| PROJECT: | ||
| LOCATION: | San Francisco, California | |
| OWNER: | Clean Water Program, City of San Francisco Public Works Department | |
| CONTRACT VALUE: | $46,498,338 | |
| CONTRACT TYPE: | Unit Price | |
| OWNER CONTACT: | Manfred Wong | Phone: (415) 431-9430 |
| ENGINEER CONSULTANT: | N/A | |
| ENGINEER CONTACT: | Pieter Toal | Phone: (415) 431-9430 |
| PROJECT MANAGER: | Michael Strandberg | Phone: (510) 293-1100 |
| START DATE: | September 1992 | |
| COMPLETION DATE: | July 1995 | |
Description of Work:
Shimmick Construction Company along with its Joint Venture Partner, Obayashi
Corporation Inc., successfully completed this very large and complicated
underground box sewer in the City of San Francisco. This project was one of five
projects that together made up the Islais Creek
Facilities. The Islais Creek Facility is for the storage of combined (rain water
and sewage) sewage during wet weather in the City of San Francisco. San
Francisco has an unique problem in that its storm water and its sewage utilize
the same underground pipelines. Because of this, whenever it rains the San
Francisco sewage treatment plants
get overwhelmed with the amount of sewage that
they must process. So much so, in fact, the City releases untreated sewage to the
bay and the ocean during some storms because it is just too much flow for the
system to treat. The Islais Creek Project provided a large underground storage
facility in order to “buffer” the large amounts of rainwater so that the number
of overflows of raw sewage would be minimized and the stored sewage/rainfall
could be treated at the capacities of the existing treatment plants.
Contract “C” is a 6,000 feet long underground cast-in-place-concrete box
structure. The box varied from 40 feet deep and 27 feet wide to 25 feet deep and
16 feet wide. The structure was built inside a shored excavation. The shoring
for the excavation varied depending on the geotechnical characteristics of the
ground. Because t
he
project site was so long, the soil characteristics varied a great deal. In some
areas, very large and long interlocking sheet piles were used as the shoring
walls. The sheet piles were supported by a waler and strut system made from wide
flange and H-pile sections. In another portion of the structure, the excavation
shoring consisted of rock bolts and shotcrete. Furthermore, another portion of
the structure had soldier pile and lagging as the means of excavation support
with the same type of waler and strut system as the sheetpile area.

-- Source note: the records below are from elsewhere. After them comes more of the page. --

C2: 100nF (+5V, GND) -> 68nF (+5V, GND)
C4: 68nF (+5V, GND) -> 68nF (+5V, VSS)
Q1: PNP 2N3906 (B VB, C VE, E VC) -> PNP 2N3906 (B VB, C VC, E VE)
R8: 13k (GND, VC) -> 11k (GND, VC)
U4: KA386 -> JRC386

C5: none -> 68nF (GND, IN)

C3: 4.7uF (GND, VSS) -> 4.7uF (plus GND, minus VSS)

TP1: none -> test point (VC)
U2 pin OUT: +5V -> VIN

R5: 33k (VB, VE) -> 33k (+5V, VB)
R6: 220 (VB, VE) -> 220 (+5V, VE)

The structure was constructed from the bottom up with a series of concrete form travelers. The box was constructed on two separate headings, the 27 feet wide heading and the 16 feet wide heading. First the invert was poured in 50 feet long sections, then the walls were poured all the way to the soffit, lastly the soffit was poured. Once the structure was complete, it was backfilled with soil approximately 4 to 12 feet deep. Surface improvements were than constructed to rebuild the area.

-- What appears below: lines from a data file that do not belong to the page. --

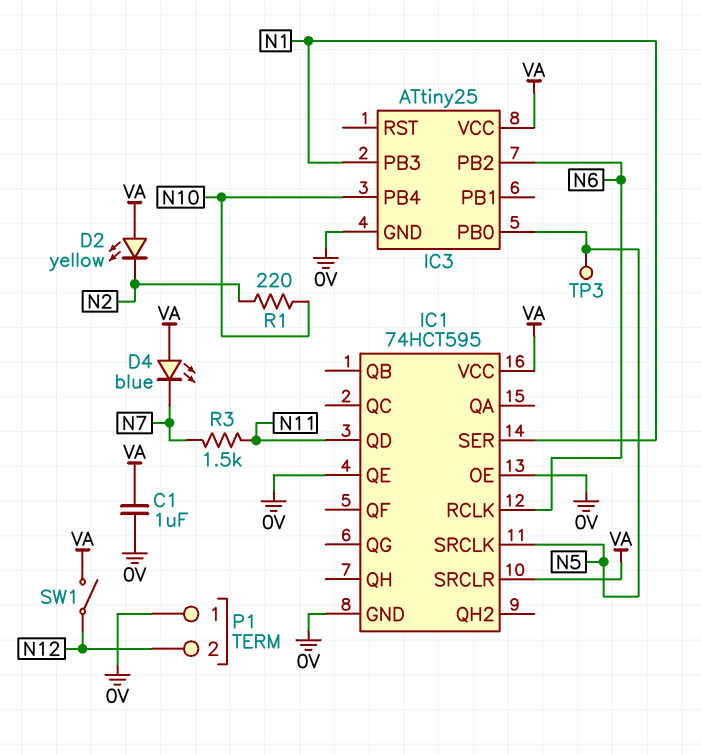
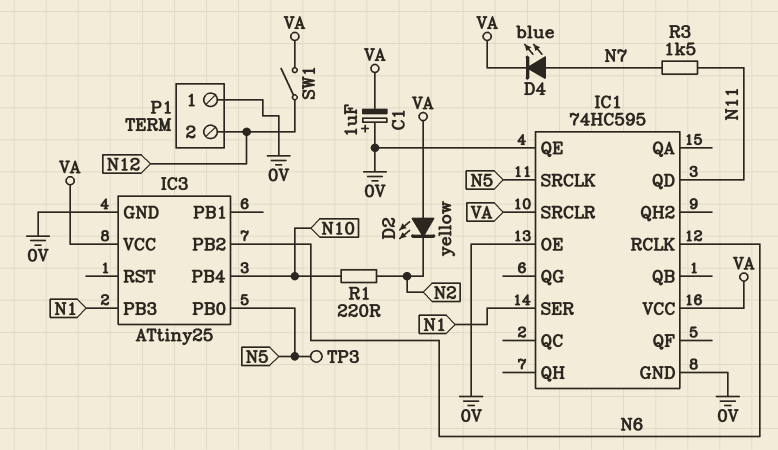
C1: 1uF (0V, VA) -> 1uF (plus 0V, minus VA)
D4: LED blue (A VA, K N7) -> LED blue (A N7, K VA)
IC1: 74HCT595 -> 74HC595

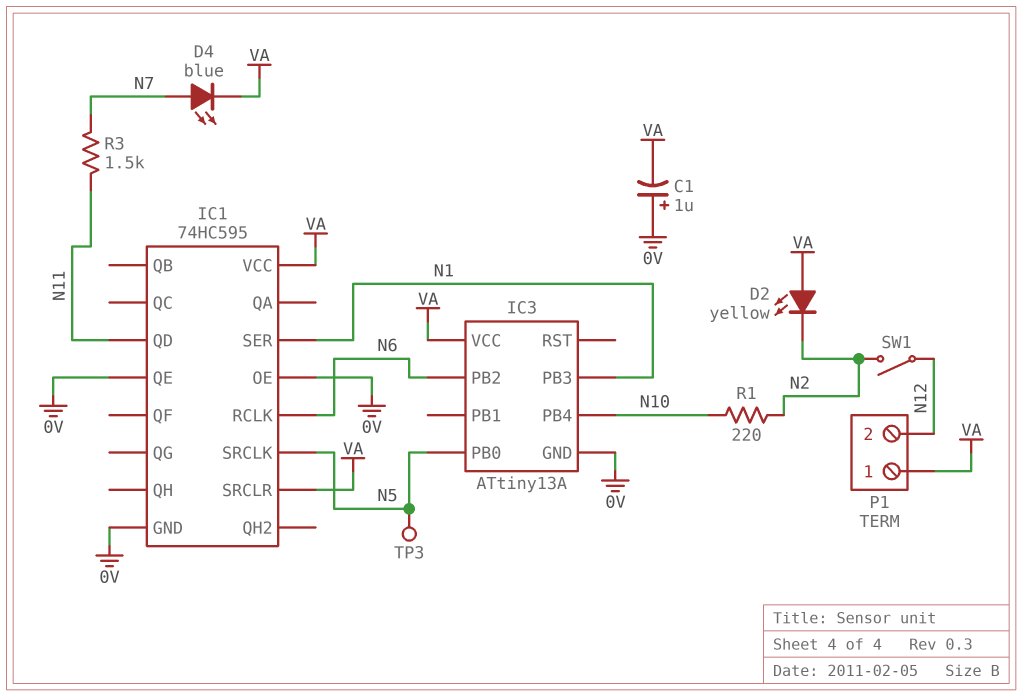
IC3: ATtiny25 -> ATtiny13A
P1 pin 1: 0V -> VA
SW1: switch (N12, VA) -> switch (N2, N12)

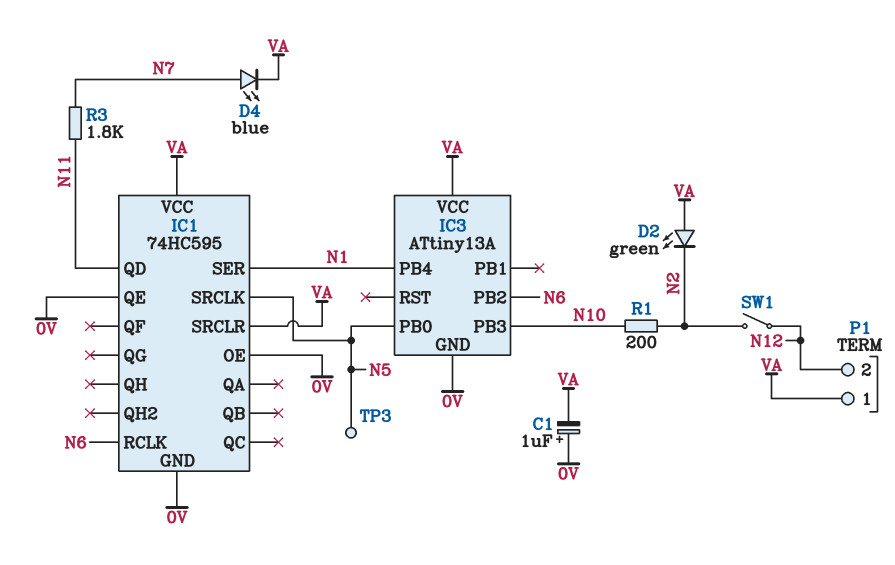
D2: LED yellow (A VA, K N2) -> LED green (A VA, K N2)
IC3 pin PB3: N1 -> N10
IC3 pin PB4: N10 -> N1
R1: 220 (N2, N10) -> 200 (N2, N10)
R3: 1.5k (N7, N11) -> 1.8k (N7, N11)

Many storm drain tie-ins to the existing sewage and storm drain systems were constructed to link the new storage box. Also many new storm drain lines and water lines were relocated to provide the right-of-way for this storage box to be constructed. To further complicate this project, most of the construction took place in the middle of the busy streets in San Francisco’s Bay View / Hunters Point Area.